## Task
Each line containing the word "down" must be copied from the material below.

## Given information
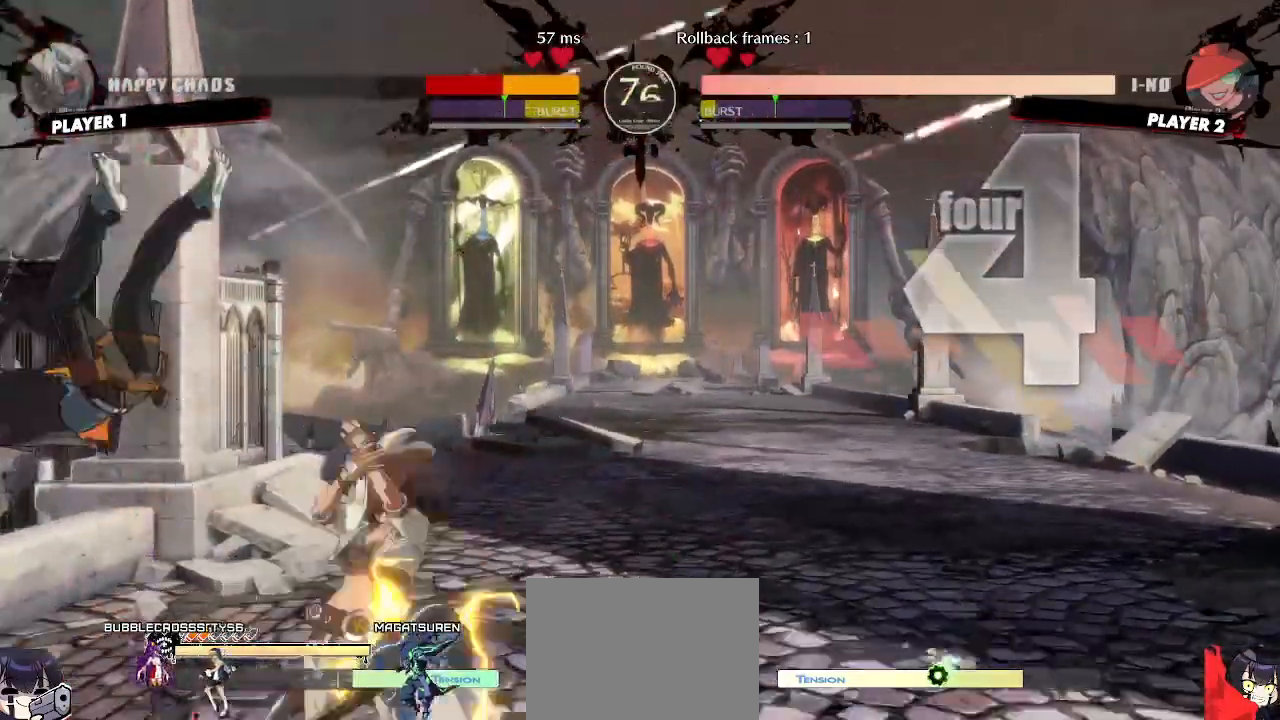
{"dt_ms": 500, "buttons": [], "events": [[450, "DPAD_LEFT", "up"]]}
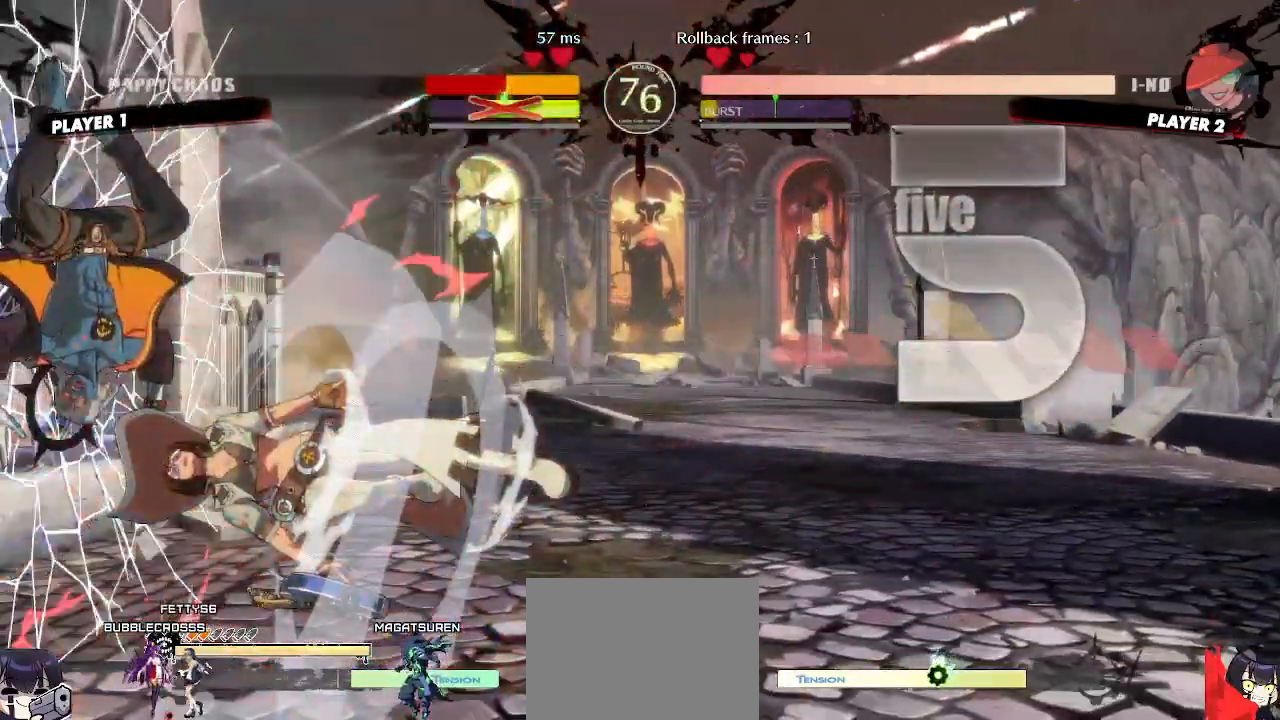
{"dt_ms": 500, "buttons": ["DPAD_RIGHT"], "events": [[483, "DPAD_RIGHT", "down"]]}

---

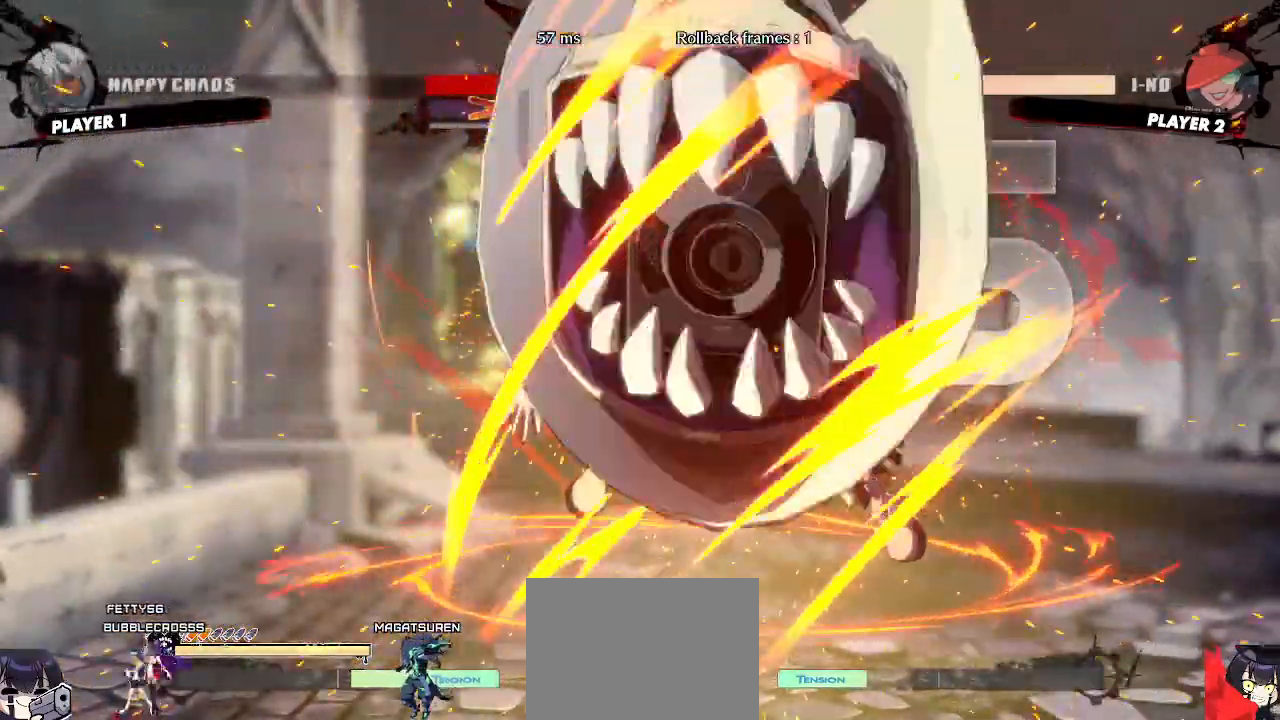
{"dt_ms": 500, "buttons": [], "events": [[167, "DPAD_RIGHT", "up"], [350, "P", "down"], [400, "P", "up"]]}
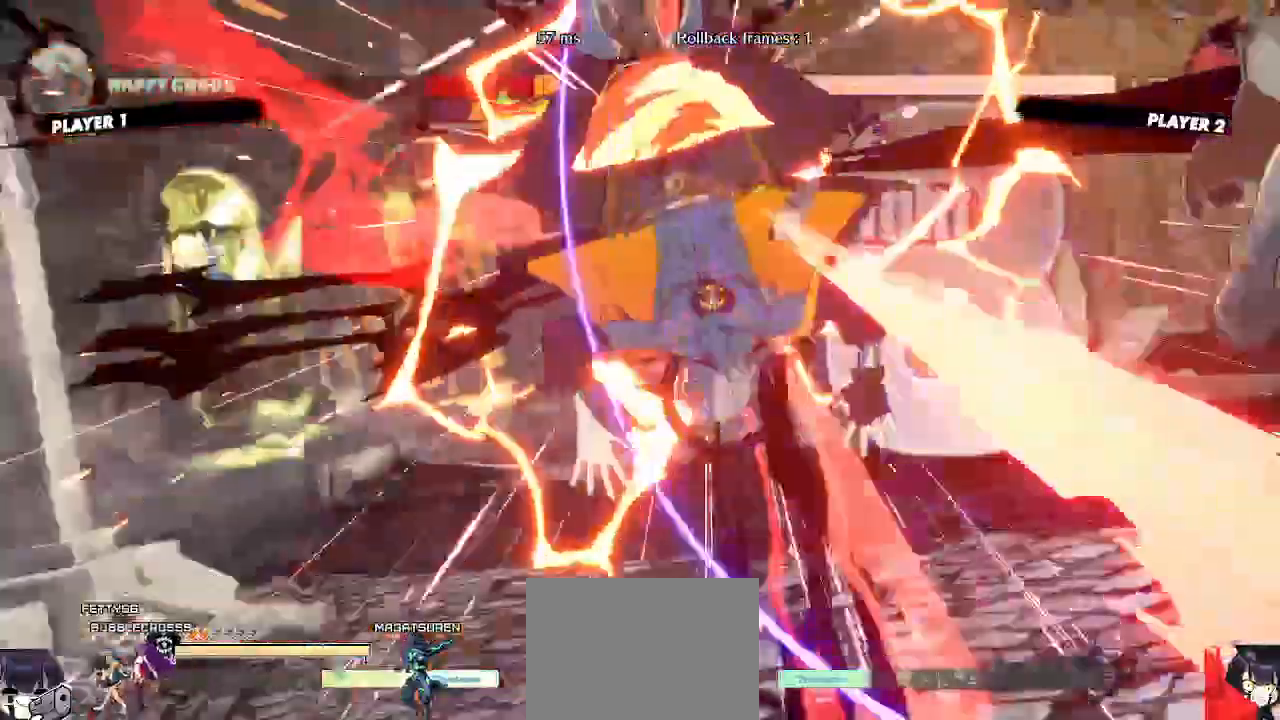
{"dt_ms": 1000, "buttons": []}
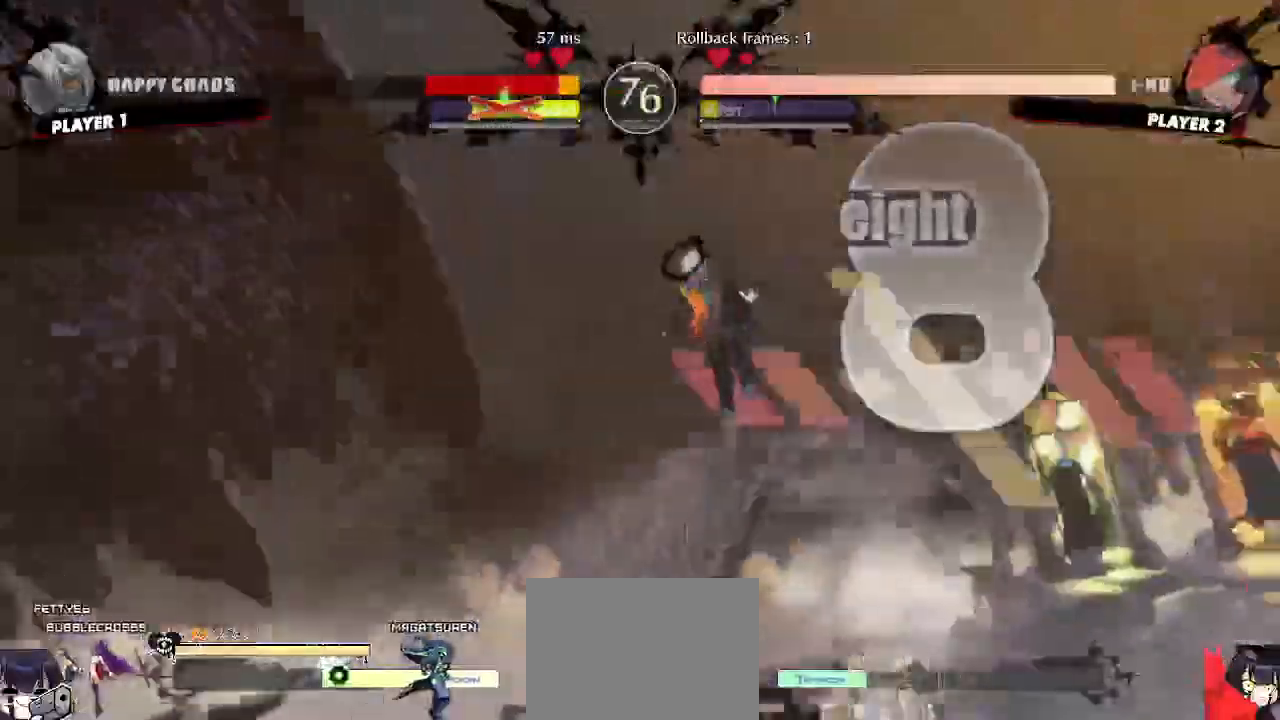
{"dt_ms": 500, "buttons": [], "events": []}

## Answer to this exercise
{"dt_ms": 500, "buttons": ["DPAD_RIGHT"], "events": [[483, "DPAD_RIGHT", "down"]]}
{"dt_ms": 500, "buttons": [], "events": [[167, "DPAD_RIGHT", "up"], [350, "P", "down"], [400, "P", "up"]]}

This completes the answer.